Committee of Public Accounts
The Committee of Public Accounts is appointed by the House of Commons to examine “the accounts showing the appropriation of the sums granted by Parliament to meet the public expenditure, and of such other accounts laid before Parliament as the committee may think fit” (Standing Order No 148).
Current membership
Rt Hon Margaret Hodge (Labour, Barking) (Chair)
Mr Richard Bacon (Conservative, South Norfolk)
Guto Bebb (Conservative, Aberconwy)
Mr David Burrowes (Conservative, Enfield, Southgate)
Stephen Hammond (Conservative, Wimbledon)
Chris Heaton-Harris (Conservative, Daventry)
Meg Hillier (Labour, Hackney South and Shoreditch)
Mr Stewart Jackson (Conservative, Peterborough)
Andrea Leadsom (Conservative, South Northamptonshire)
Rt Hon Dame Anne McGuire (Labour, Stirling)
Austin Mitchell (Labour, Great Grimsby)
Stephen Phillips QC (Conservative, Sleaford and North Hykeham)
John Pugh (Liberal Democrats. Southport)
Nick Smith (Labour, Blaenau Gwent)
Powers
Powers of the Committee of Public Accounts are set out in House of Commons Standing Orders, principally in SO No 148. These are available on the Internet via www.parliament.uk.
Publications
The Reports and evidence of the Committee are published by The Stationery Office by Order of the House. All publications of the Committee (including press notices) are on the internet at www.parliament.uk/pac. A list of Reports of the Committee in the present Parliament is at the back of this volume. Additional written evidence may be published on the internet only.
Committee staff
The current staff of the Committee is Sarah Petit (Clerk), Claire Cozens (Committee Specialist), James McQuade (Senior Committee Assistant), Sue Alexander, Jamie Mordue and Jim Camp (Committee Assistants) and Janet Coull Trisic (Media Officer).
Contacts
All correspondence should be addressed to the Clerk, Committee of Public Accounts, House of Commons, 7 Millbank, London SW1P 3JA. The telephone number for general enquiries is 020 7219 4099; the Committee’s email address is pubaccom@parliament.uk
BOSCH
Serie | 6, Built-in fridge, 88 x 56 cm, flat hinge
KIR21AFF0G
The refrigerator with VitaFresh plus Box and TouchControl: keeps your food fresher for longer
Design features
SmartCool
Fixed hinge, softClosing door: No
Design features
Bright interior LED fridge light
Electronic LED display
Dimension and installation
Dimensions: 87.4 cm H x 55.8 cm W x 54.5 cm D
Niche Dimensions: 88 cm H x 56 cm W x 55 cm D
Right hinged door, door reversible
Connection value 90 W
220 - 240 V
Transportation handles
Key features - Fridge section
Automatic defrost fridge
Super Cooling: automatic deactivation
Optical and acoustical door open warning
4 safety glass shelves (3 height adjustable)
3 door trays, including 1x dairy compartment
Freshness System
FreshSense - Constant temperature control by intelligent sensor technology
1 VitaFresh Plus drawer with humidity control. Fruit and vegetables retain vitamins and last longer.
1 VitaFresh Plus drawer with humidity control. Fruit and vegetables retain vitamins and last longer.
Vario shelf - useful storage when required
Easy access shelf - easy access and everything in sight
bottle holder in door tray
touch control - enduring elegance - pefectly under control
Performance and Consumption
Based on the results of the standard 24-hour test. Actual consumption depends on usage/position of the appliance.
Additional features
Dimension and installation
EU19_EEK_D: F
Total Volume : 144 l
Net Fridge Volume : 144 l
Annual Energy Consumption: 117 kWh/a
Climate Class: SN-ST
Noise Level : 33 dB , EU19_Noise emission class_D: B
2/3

::::::::::

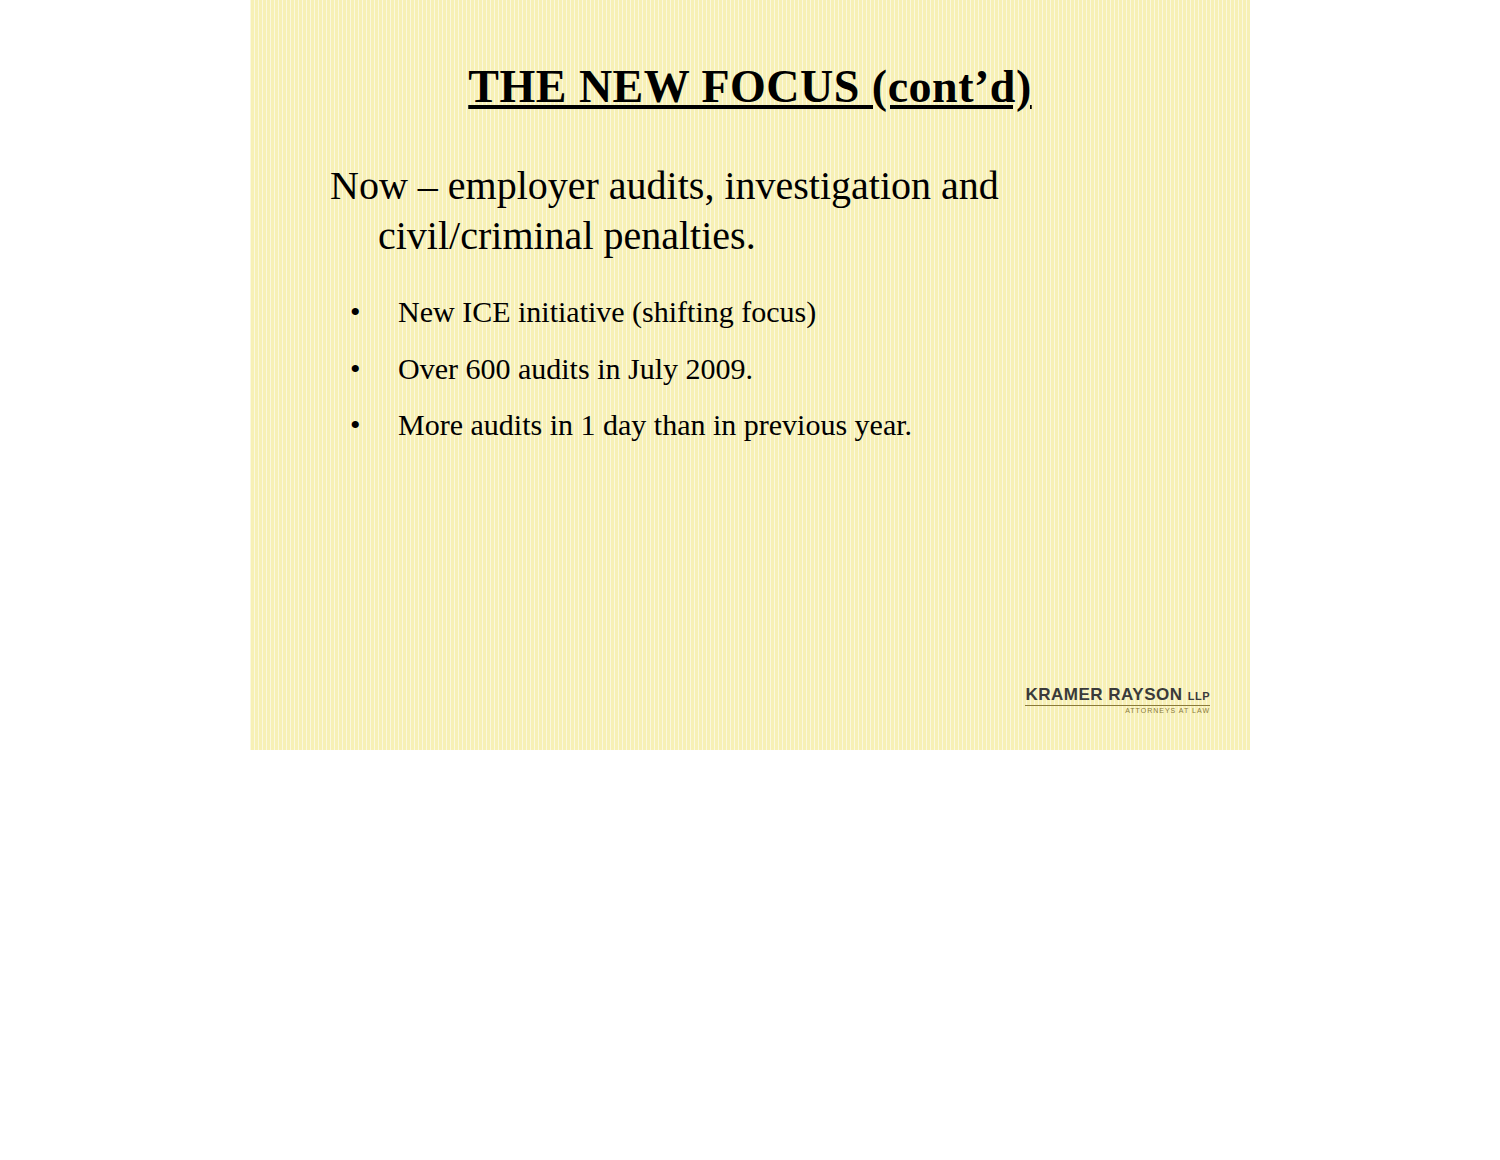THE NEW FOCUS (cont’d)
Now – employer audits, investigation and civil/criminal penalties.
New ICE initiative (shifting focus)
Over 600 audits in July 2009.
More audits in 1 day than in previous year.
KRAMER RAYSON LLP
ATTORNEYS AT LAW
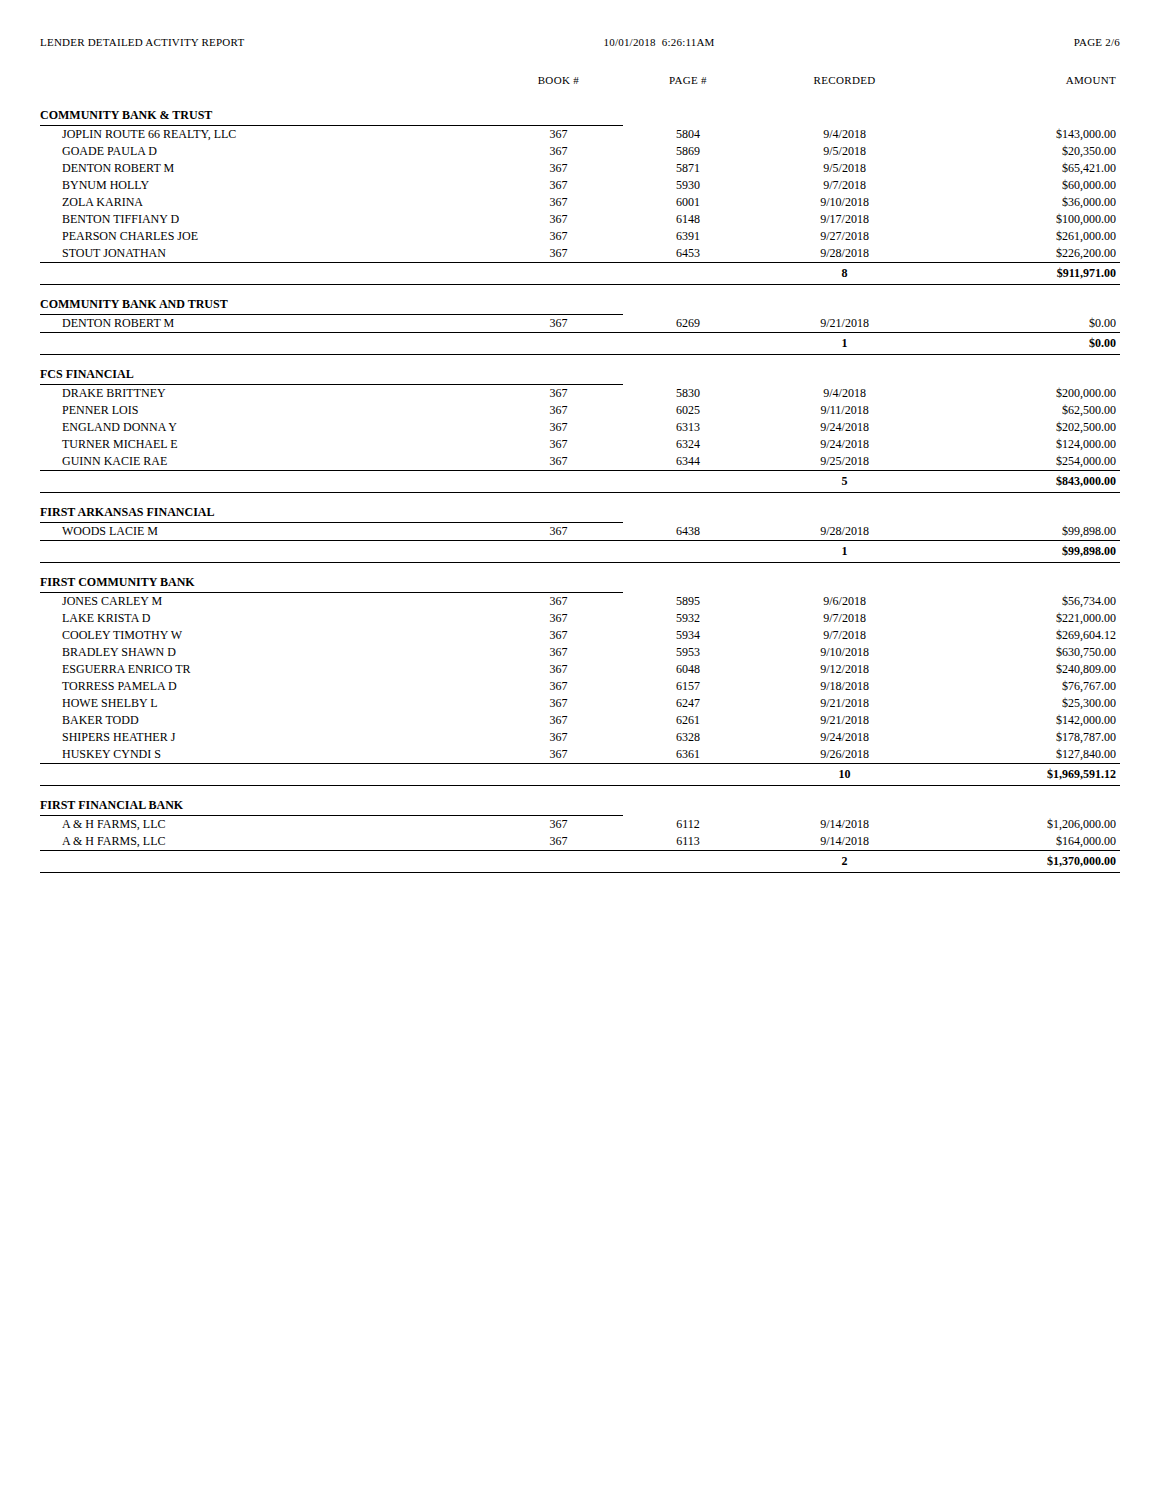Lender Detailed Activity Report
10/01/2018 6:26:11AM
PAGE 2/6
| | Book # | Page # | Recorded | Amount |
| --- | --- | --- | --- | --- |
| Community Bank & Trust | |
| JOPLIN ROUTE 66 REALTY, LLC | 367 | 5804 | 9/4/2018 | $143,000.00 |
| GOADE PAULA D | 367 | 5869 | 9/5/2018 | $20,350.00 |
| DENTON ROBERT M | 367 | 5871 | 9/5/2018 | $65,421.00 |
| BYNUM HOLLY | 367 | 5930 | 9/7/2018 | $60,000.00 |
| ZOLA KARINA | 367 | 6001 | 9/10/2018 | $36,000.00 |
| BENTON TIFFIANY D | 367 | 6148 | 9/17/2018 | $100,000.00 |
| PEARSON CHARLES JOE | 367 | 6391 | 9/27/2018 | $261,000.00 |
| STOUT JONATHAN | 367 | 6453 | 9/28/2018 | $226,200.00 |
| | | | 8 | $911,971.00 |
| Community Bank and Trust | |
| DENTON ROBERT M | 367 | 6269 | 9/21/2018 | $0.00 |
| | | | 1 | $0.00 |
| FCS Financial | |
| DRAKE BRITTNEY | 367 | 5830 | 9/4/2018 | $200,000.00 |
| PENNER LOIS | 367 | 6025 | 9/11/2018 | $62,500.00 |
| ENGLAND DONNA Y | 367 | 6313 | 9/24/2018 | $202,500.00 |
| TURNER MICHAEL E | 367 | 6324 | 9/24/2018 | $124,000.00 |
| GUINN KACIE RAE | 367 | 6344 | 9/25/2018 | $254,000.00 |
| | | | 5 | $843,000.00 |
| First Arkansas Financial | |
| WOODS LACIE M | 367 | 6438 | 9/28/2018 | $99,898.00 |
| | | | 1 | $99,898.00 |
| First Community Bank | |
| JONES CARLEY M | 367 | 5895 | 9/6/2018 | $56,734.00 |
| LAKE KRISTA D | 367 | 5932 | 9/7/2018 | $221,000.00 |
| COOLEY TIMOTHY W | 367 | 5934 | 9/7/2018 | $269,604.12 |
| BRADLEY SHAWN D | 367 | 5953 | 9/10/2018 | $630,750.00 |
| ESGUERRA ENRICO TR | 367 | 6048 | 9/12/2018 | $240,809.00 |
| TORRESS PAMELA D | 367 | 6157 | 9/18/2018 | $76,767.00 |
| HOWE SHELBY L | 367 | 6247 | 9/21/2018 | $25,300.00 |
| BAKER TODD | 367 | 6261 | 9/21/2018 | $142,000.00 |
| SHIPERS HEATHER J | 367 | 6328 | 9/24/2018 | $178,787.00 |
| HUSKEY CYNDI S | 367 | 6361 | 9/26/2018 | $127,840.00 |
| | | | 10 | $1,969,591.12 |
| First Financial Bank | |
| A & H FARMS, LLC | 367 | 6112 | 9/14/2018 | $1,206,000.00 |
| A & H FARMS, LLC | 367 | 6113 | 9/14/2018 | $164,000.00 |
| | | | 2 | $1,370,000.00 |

::::::::::

ACTION ITEM: Work through the records above line by line and count those that hold the string "including". Give only the result.

RESPONSE AREA: 2